La meilleure explication que j’ai jamais entendue pour expliquer pourquoi le « piège de Thucydide » ne s’applique pas à la Chine et pourquoi la Chine n’a pas d’aspirations hégémoniques de type occidental.
Par George Yeo, ancien ministre des Affaires étrangères de Singapour et à mon avis le meilleur analyste de la Chine au monde (j’écoute toujours religieusement ses conférences).

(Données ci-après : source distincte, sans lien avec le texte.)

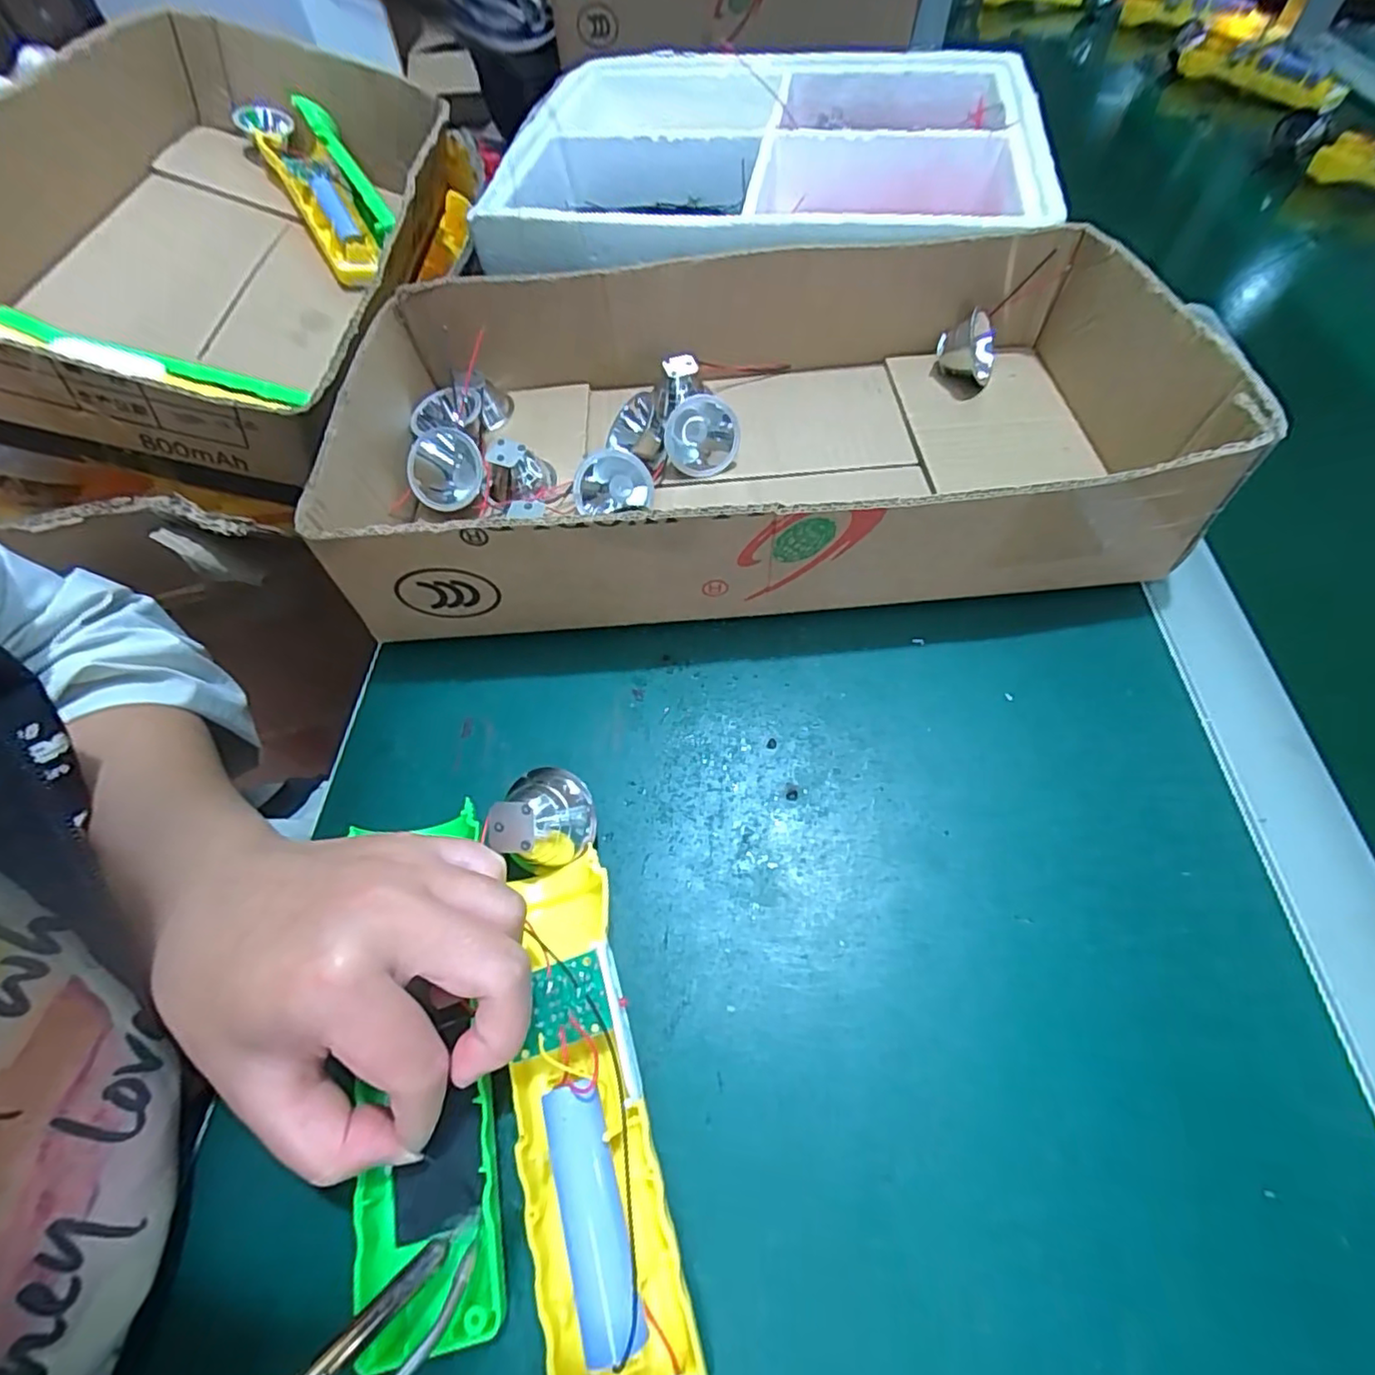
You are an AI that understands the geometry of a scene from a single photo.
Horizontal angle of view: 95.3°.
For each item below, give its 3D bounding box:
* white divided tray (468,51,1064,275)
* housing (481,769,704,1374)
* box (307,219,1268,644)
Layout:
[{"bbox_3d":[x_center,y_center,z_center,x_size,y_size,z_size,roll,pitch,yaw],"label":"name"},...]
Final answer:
[{"bbox_3d":[0.059,-0.405,0.482,0.363,0.051,0.309,11,60,11],"label":"white divided tray"},{"bbox_3d":[-0.039,0.123,0.217,0.043,0.032,0.200,-14,59,-4],"label":"housing"},{"bbox_3d":[0.036,-0.146,0.347,0.417,0.084,0.219,-6,58,1],"label":"box"}]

Son argument principal est qu’il est insensé d’appliquer un prisme occidental qui serait l’héritage de la guerre du Péloponnèse grecque pour prédire le comportement chinois : il faut regarder l’histoire et la culture de la Chine elle-même. Et la Chine a toujours montré qu’elle souhaitait rester une société homogène, ce qui signifie que son ADN même l’empêche d’agir comme l’Occident en remodelant le monde à son image, car cela impliquerait nécessairement que la Chine transforme sa propre culture pour qu’elle soit universellement applicable.
Je suis à 100 % d’accord avec cela.
Le monde que la Chine veut est un monde dans lequel elle et les autres pays ne sont PAS obligés de se remodeler à l’image de l’Occident, pas un monde dans lequel la Chine veut remodeler les autres. C’est un anathème pour la culture chinoise : à aucun moment de l’histoire de la Chine, des missionnaires chinois n’ont parcouru le monde pour essayer de convertir les autres au taoïsme ou au bouddhisme chinois.
Ils ne le font tout simplement pas parce qu’ils comprennent que si l’on veut transformer les autres, il faut d’abord se transformer soi-même et ainsi perdre son homogénéité et son unicité.
Au contraire, tout au long de son histoire, tous les efforts de la Chine ont toujours consisté à se préserver des influences et des interférences extérieures, ce qui est la raison même pour laquelle elle est la civilisation la plus durable de l’histoire.